Erlinger’s attempt to engage directly with customers is a textbook example of transparency, but does this strategy always yield the desired fruits?
McDonald’s: The Curious Case of the $18 Big Mac
The heart of Erlinger’s message revolves around the disparities in Big Mac prices across the United States. While the average Big Mac cost $5.29, up from $4.39 in 2019, Erlinger highlighted an extreme case where a Big Mac was sold for $18.
His expression of frustration and worry over this outlier reflects a broader concern about potential customer alienation due to perceived price gouging. Erlinger insists, “It frustrates and worries me, and many of our franchisees when I hear about an $18 Big Mac meal being sold—even if it was at one location in the U.S. out of more than 13,700.”
The Strategy of Transparency and Its Risks
The decision to openly discuss internal pricing challenges is a bold move, aiming to preserve consumer trust in the brand.
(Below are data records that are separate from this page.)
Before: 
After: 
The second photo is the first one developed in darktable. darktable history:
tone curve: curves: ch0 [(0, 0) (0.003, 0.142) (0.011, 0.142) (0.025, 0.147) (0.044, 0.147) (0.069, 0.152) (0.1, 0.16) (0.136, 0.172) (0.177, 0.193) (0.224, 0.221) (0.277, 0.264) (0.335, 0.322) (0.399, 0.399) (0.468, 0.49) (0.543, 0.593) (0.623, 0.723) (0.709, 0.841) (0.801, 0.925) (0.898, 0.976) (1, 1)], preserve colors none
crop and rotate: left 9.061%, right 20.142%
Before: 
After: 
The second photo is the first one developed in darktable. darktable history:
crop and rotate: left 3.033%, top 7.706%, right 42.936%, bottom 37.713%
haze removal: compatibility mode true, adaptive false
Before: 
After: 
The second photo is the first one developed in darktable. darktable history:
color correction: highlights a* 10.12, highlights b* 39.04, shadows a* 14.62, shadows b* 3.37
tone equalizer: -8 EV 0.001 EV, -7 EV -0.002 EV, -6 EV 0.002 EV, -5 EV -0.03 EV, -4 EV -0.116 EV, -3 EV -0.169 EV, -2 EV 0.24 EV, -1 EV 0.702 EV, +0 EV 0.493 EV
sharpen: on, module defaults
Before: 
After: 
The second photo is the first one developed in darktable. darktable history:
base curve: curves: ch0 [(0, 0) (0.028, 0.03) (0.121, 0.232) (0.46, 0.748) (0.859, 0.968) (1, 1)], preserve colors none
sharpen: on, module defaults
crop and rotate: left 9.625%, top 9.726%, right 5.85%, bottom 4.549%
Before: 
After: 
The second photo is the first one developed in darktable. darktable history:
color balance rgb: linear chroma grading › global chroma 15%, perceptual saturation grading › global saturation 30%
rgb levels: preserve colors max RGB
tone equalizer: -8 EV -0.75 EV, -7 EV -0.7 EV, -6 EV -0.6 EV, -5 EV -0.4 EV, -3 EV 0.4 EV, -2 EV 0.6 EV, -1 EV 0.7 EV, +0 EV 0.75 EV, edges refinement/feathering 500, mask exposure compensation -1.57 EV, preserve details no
Erlinger’s transparency about inflation and the consequential rise in prices was intended to temper public reaction and restore rational discourse. He remarked, “More worrying, though, is when people believe that this is the rule and not the exception.”
However, this approach might not be entirely beneficial. Discussing price hikes so candidly puts the spotlight back on the issue, potentially exacerbating consumer concerns rather than alleviating them. As the narrative of high prices gets more attention, it could inadvertently deter potential customers who only hear about the extreme cases.
Consumer Perception and Corporate Response
The key takeaway from Erlinger’s letter is that while consumers are aware of rising prices universally due to inflation, pointing out such increases in a high-profile manner may reinforce negative perceptions. Despite his good intentions, Erlinger’s open letter could highlight the price issue more than mitigate it.
In a consumer-driven market, perception often trumps reality, and in this instance, the reality of a singularly priced $18 Big Mac might fuel broader assumptions about overall pricing strategies at McDonald’s.
A Lesson in Corporate Communication
Erlinger’s candid approach brings to light a critical dilemma in corporate communication: when to speak out and when to focus on action. His conclusion that “actions are always better than words” seems to reflect a late realization that perhaps some discussions are better left for internal strategy meetings rather than public forums.
McDonald’s plan to introduce new programs and offerings might be the right step in shifting focus from price discussions to value perception.
Looking Forward
The situation encapsulates a fundamental challenge in corporate governance—balancing transparency with strategic communication. For companies like McDonald’s, engaging with customers over sensitive issues like pricing requires a nuanced approach that considers both immediate reactions and long-term brand perception.
While Erlinger’s letter was a testament to McDonald’s commitment to transparency, it also serves as a cautionary tale on the complexities of open communication in a hyper-connected world.